Given data:
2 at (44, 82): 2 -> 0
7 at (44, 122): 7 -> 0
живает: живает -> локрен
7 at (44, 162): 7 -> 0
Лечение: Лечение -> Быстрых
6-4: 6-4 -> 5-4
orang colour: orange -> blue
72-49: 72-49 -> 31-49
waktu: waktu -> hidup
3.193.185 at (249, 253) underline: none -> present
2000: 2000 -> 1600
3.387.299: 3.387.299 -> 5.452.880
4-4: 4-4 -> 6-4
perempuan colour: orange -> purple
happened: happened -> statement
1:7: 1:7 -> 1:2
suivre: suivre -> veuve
...
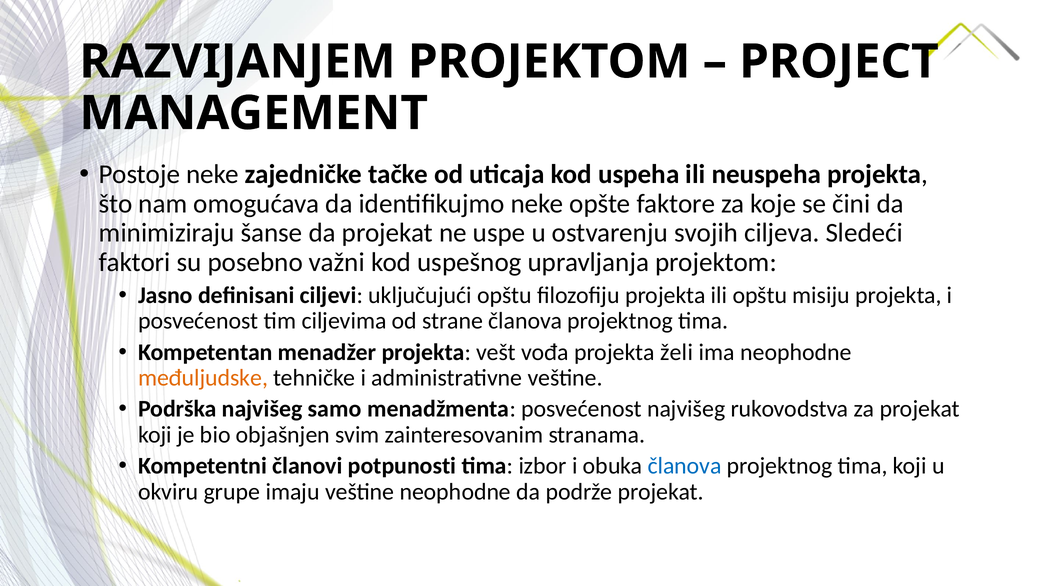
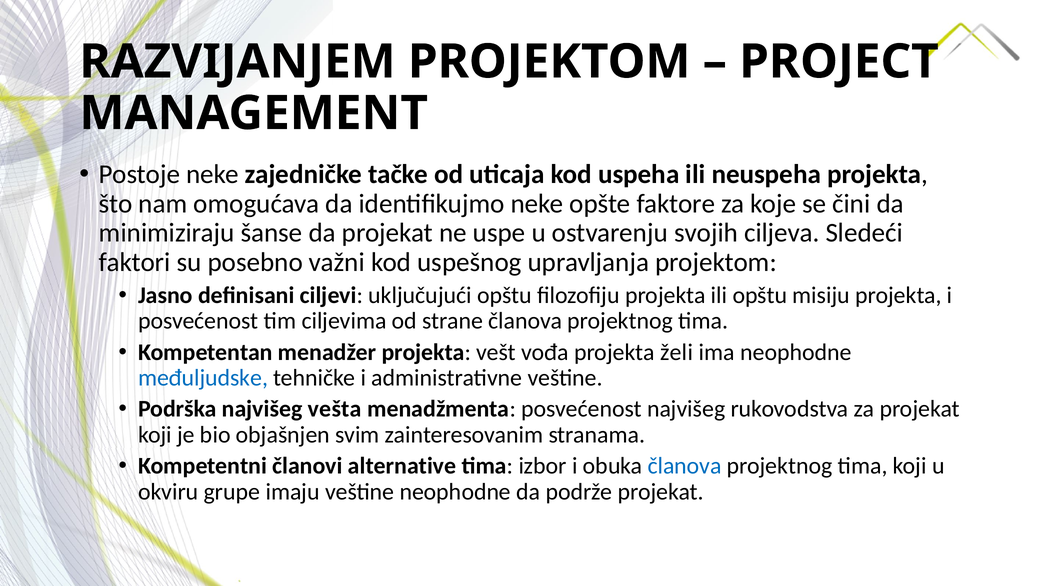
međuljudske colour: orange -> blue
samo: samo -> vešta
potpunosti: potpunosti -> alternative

Exercise brief:
Please return the lines from the one containing "međuljudske colour: orange -> blue" through the one containing "potpunosti: potpunosti -> alternative", reproduced without any change and including both ends.

Right answer:
međuljudske colour: orange -> blue
samo: samo -> vešta
potpunosti: potpunosti -> alternative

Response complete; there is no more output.